First, I added code to the _validate handlers for binary and ranking to check if the user had already voted, but I couldn't get this to have any effect. It's probably good to keep in there just in case.
What I settled on was disabling the "Vote" button for all advpoll forms with the same nid when a vote is submitted. In case of an error, the Vote button for the single form used is re-enabled after the ajax response.
http://drupal.org/cvs?commit=46757
Comment #2
anders.fajerson commentedGood find. This is a rare case I guess, but still.
I do think that we should try to make the "You have already voted" thing work though. The latter approach is a bit hackish and it's implementation could also need some work. OK if I reopen so we don't forget this?
Comment #3
anders.fajerson commentedI had an semi-working patch that dealt with this some time ago, lets see if I can dig it up.
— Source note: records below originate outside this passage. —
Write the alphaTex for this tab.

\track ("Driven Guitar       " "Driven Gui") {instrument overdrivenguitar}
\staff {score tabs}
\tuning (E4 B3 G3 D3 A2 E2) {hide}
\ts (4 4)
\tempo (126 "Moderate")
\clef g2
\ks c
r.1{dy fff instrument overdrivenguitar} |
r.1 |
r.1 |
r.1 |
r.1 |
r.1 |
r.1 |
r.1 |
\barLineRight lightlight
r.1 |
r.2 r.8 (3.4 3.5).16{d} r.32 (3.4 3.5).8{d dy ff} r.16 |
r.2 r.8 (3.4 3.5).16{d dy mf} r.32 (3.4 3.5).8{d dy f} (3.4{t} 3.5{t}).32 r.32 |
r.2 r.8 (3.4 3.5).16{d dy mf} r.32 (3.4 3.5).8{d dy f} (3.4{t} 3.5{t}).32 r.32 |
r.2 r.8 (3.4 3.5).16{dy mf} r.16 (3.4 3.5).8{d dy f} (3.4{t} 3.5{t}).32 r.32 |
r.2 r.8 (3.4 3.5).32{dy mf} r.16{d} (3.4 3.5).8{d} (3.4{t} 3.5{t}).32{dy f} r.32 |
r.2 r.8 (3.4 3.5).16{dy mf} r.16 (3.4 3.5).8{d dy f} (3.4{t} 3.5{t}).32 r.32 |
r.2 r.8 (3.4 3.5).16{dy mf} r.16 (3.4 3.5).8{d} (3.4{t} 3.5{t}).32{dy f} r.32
The idea was to use $_POST to check if the user tried to vote on a poll, and alway pass it to validation in that case, where we can generate an error if the poll already had been voted on. I really like to see this handled with server-side.
Comment #4
anders.fajerson commentedBetter title.
Comment #5
anders.fajerson commented1. Removed the hackish JS that disabled vote button of the same poll and rewrote the rest of it to use a class instead of the value.
2. Instead check if the user tried to vote and in that case always display/validate the form, so we can catch this edge case. And you had alreay written the validation code!!
Hopefully I didn't miss any old code laying around. I'm not sure about wasting bytes for the drupal_goto() code, but what the heck...
Comment #6
ChrisKennedy commentedThis looks good but what is the reasoning on adding the drupal_goto?
Comment #7
anders.fajerson commentedIs this better?:
This is really an edge case, but in case the vote is posted with a regular form request, the form will be displayed instead of the result (which I think is prefered). That is also happening for Ajax voting but here we can actually deal with that in an easy way, by just redirecting to the node page. Then the result is rendered (and the the cancel button and all that). Test it with two browser windows, with JS turned off.
I'm fine with removing it given the edgy-ness off it, and that we don't handle it consistently with Ajax voting.
Comment #8
ChrisKennedy commentedAh I see, good catch.
Slight tweak on the revised code comment:
Comment #9
anders.fajerson commentedCommitted: http://drupal.org/cvs?commit=90698.
Comment #10
(not verified) commentedAutomatically closed -- issue fixed for two weeks with no activity.